However, in person viewings are not allowed in many countries, including where
I live, Scotland. But from experience, physical house viewings are really
useful for getting the feel for a house. For example, when looking just at
individual photographs on a website, it is sometimes hard to understand how
the rooms all fit together.

So to scratch this itch, I put together a fully panoramic, click through, tour
of my house. This was substantially inspired by functionality on a famous
mapping website.

It took several weeks of evenings and weekends to polish, but I am quite proud
of the result. I think the tour is really slick, and gives a good feel for the
house.

I suspect few of you are looking to buy a house in Scotland. Moreover, people
care about technology on this site, so let’s talk about the tech.

At the very start, I found this requires a 360 camera. I tried stitching
panoramas together from individual photographs, but that did not have good
results. Then, once the images are converted into the right format, we need a
panorama viewer. We settled upon Marzipano, which is a brilliant, as are a few
other contenders. Marzipano also has a decent tour generation tool.

This is where the customization, polish, and value added began. For example, I
wanted a clickable mini map, which would moreover show both your position and
orientation. So I integrated Leaflet with the Marzipano tour, in both
directions. I also added the ability to zoom into places such as cupboards,
which is more appropriate than navigating full scene change.

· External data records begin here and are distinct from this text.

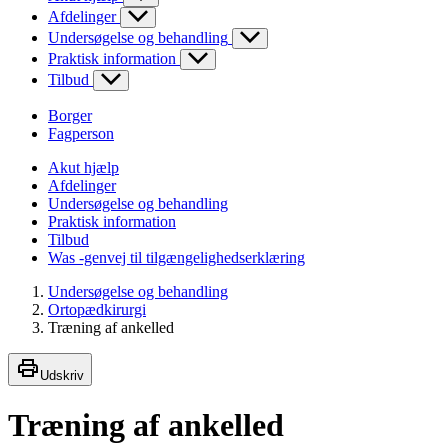
Afdelinger
Undersøgelse og behandling
Praktisk information
Tilbud
Borger
Fagperson
Akut hjælp
Afdelinger
Undersøgelse og behandling
Praktisk information
Tilbud
Was -genvej til tilgængelighedserklæring
Undersøgelse og behandling
Ortopædkirurgi
Træning af ankelled
Udskriv
Træning af ankelled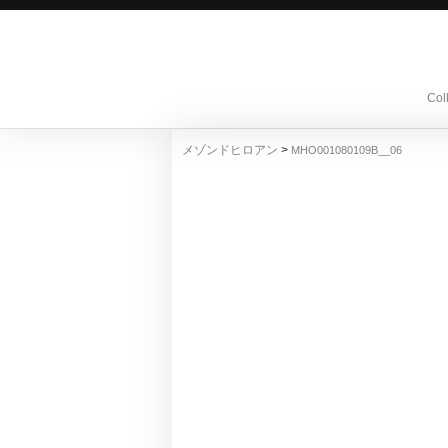
Col
>
メゾンドヒロアン
MHO001080109B__06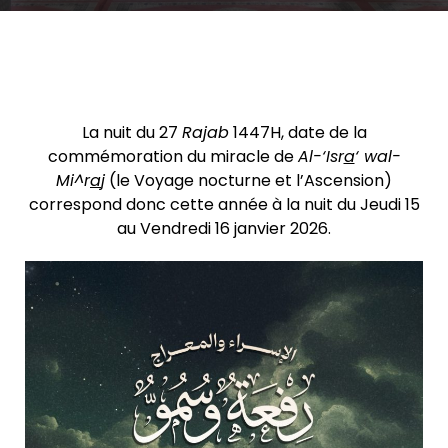
La nuit du 27
Rajab
1447H, date de la
commémoration du miracle de
Al-‘Isr
a
‘ wal-
Mi^r
a
j
(le Voyage nocturne et l’Ascension)
correspond donc cette année à la nuit du Jeudi 15
au Vendredi 16 janvier 2026.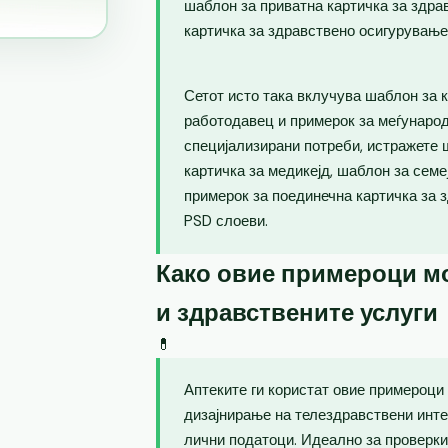
шаблон за приватна картичка за здра
картичка за здравствено осигурување
Сетот исто така вклучува шаблон за 
работодавец и примерок за меѓународ
специјализирани потреби, истражете 
картичка за медикејд, шаблон за семе
примерок за поединечна картичка за 
PSD слоеви.
Како овие примероци мо
и здравствените услуги
💊
Аптеките ги користат овие примероци
дизајнирање на телездравствени инте
лични податоци. Идеално за проверки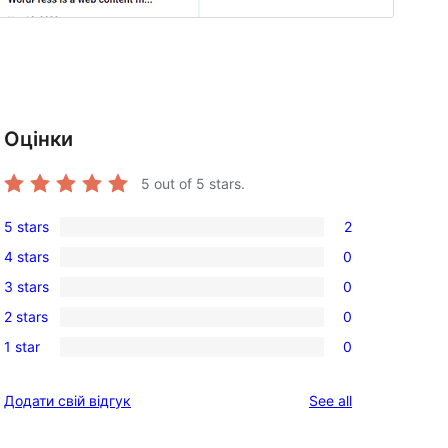
Оцінки
5
out of 5 stars.
5 stars
2
2
4 stars
0
5-
0
3 stars
0
star
4-
0
reviews
2 stars
0
star
3-
0
reviews
1 star
0
star
2-
0
reviews
star
1-
reviews
Додати свій відгук
See all
reviews
star
reviews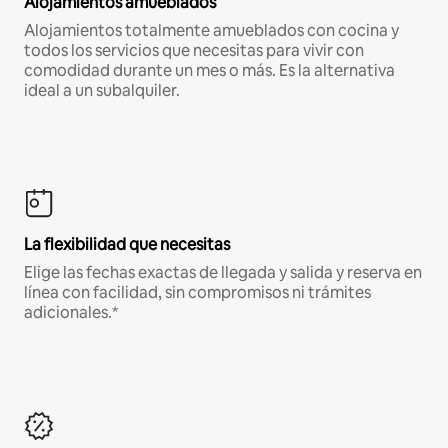
Alojamientos amueblados
Alojamientos totalmente amueblados con cocina y
todos los servicios que necesitas para vivir con
comodidad durante un mes o más. Es la alternativa
ideal a un subalquiler.
La flexibilidad que necesitas
Elige las fechas exactas de llegada y salida y reserva en
línea con facilidad, sin compromisos ni trámites
adicionales.*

Separately, I think there’s the open question of whether this could be
commercialized. Can money be made from creating tours like this for other
house sellers, as a service? Perhaps. Estate agency fees can be quite high.
However, it would require some more up front work to the make the whole thing,
end-to-end, a much faster process. For example, cross referencing the scenes
together, and setting the orientation information, was quite time consuming.